The scenario with the shepherd that benefits from a medical firm dumping antibiotics into the sheep's water supply does not represent a positive externality as it could lead to negative environmental effects and does not constitute a pure benefit.

Step-by-step explanation:

The question asked is "which of the following is not an example of a positive producer to producer externality?" Externalities are costs or benefits that affect a party who did not choose to incur that cost or benefit. Positive externalities occur when a third party benefits from a transaction in which they were not involved. The examples given in the question should be assessed to determine which one does not represent a positive externality.

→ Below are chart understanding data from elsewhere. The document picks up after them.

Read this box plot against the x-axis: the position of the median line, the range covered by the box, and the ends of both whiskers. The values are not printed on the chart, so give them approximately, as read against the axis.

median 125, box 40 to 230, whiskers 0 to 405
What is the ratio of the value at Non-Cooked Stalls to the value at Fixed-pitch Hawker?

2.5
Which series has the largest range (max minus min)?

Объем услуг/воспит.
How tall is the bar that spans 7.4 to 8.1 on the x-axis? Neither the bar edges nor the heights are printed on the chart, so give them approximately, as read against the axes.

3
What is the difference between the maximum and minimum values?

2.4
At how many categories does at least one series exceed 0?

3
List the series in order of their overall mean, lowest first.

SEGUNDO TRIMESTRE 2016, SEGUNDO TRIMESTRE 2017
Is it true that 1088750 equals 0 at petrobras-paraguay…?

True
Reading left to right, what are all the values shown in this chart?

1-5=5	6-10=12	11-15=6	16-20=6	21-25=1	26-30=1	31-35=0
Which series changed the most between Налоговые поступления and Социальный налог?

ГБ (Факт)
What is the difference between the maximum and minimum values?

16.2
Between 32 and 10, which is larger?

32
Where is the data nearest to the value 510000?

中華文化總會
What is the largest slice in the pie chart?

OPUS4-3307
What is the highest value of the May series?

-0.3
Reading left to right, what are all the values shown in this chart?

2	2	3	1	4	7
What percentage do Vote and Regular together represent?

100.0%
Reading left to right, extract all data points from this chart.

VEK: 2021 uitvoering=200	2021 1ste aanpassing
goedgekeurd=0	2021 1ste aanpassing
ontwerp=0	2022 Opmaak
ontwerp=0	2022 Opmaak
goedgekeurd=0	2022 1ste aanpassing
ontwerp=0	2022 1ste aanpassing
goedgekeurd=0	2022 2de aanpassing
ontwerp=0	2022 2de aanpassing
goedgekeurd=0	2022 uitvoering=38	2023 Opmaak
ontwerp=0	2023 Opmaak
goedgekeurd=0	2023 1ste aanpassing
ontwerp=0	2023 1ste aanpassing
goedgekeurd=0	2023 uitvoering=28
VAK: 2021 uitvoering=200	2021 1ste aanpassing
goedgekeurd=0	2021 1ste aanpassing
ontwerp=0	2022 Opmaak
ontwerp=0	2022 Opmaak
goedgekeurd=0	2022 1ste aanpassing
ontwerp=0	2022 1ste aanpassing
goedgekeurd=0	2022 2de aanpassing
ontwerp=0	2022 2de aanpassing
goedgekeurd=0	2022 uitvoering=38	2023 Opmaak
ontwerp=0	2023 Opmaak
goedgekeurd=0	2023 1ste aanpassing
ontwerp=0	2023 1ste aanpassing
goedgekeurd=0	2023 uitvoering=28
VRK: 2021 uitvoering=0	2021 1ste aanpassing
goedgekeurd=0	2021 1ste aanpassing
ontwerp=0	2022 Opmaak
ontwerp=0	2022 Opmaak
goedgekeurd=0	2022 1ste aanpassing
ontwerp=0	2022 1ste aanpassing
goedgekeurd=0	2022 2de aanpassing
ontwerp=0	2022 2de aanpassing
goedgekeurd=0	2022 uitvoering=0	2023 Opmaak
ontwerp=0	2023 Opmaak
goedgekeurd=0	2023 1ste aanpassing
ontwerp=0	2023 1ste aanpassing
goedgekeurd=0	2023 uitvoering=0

The correct answer to the question is the scenario with a shepherd that benefits from a medical firm dumping antibiotics into the sheep's water supply making the sheep healthier and able to grow more wool. This instance is not a positive externality because the antibiotics could potentially lead to negative environmental effects, including antibiotic resistance, which imposes a cost on society. Therefore, it does not constitute a benefit to the producer without also creating potential costs, which disqualifies it as a positive externality.

In contrast, the local business benefiting from a new convention center, the apple farmer benefiting from nearby bee pollination, and the computer programming firm that benefits from highly literate computer employees, are all examples of positive externalities because in each case an external benefit is being provided without an associated detraction or cost.